> Required task
Reproduce every line of the data below exactly as it appears, leaving out the pictures.
———
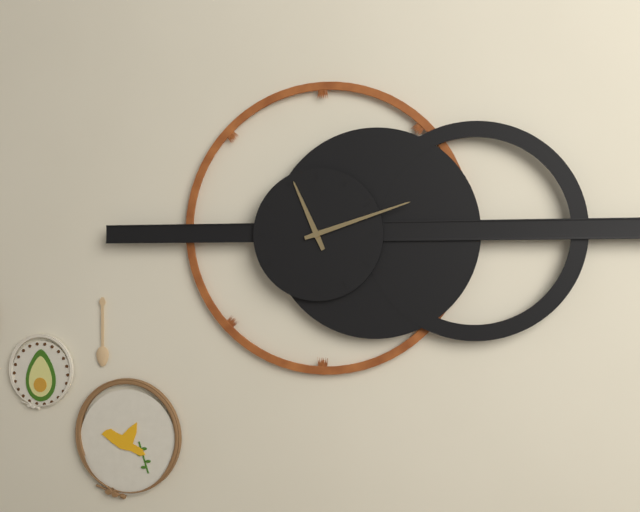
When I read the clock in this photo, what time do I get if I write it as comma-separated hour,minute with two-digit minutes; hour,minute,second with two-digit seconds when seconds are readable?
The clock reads 11,12
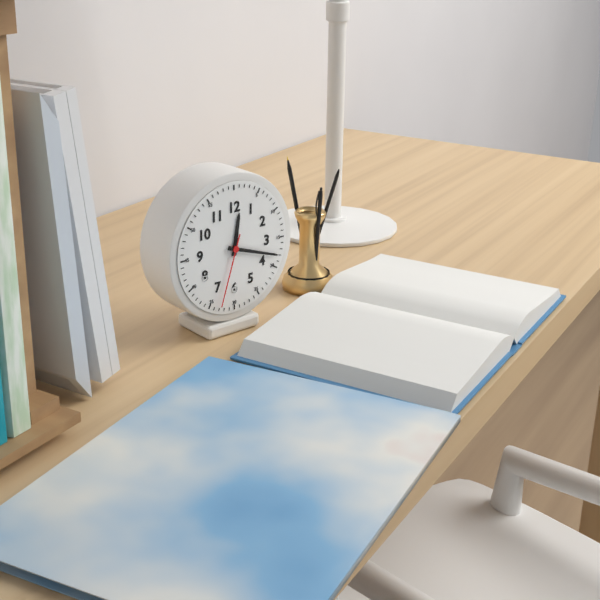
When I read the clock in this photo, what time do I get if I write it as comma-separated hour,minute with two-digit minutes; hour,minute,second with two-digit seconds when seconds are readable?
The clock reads 12,18,33
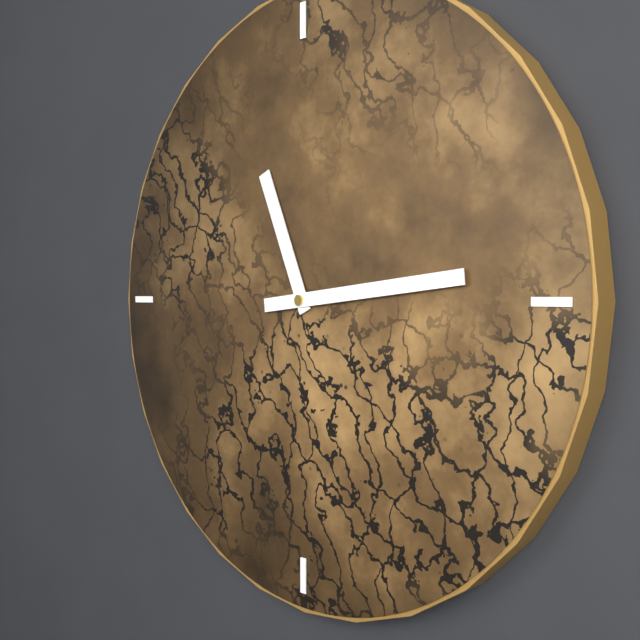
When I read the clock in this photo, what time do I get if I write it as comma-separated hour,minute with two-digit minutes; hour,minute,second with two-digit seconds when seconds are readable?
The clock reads 11,14
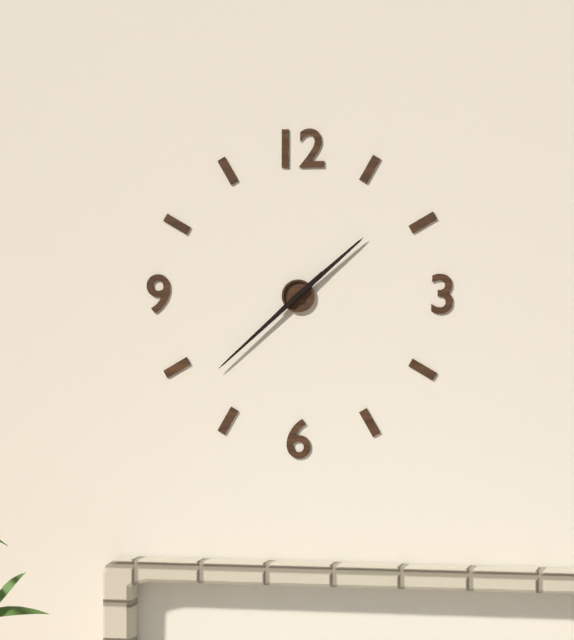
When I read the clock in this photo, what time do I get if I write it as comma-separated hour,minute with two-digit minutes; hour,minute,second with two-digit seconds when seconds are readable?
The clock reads 1,38
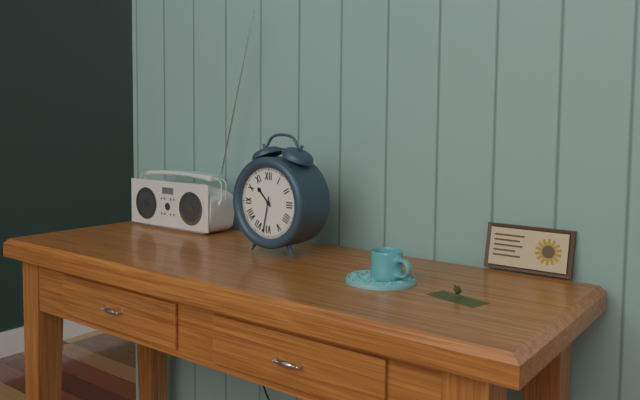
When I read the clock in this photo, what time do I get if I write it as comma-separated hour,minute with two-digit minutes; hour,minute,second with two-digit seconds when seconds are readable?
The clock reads 10,32
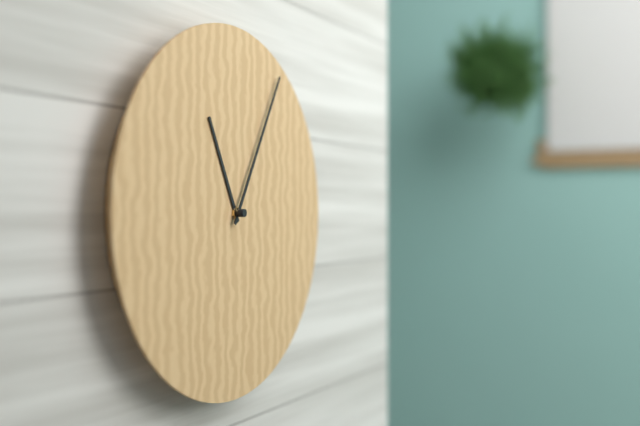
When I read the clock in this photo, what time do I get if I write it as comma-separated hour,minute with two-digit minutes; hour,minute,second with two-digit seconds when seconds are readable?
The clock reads 11,05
———
> Expected output
When I read the clock in this photo, what time do I get if I write it as comma-separated hour,minute with two-digit minutes; hour,minute,second with two-digit seconds when seconds are readable?
The clock reads 11,12
When I read the clock in this photo, what time do I get if I write it as comma-separated hour,minute with two-digit minutes; hour,minute,second with two-digit seconds when seconds are readable?
The clock reads 12,18,33
When I read the clock in this photo, what time do I get if I write it as comma-separated hour,minute with two-digit minutes; hour,minute,second with two-digit seconds when seconds are readable?
The clock reads 11,14
When I read the clock in this photo, what time do I get if I write it as comma-separated hour,minute with two-digit minutes; hour,minute,second with two-digit seconds when seconds are readable?
The clock reads 1,38
When I read the clock in this photo, what time do I get if I write it as comma-separated hour,minute with two-digit minutes; hour,minute,second with two-digit seconds when seconds are readable?
The clock reads 10,32
When I read the clock in this photo, what time do I get if I write it as comma-separated hour,minute with two-digit minutes; hour,minute,second with two-digit seconds when seconds are readable?
The clock reads 11,05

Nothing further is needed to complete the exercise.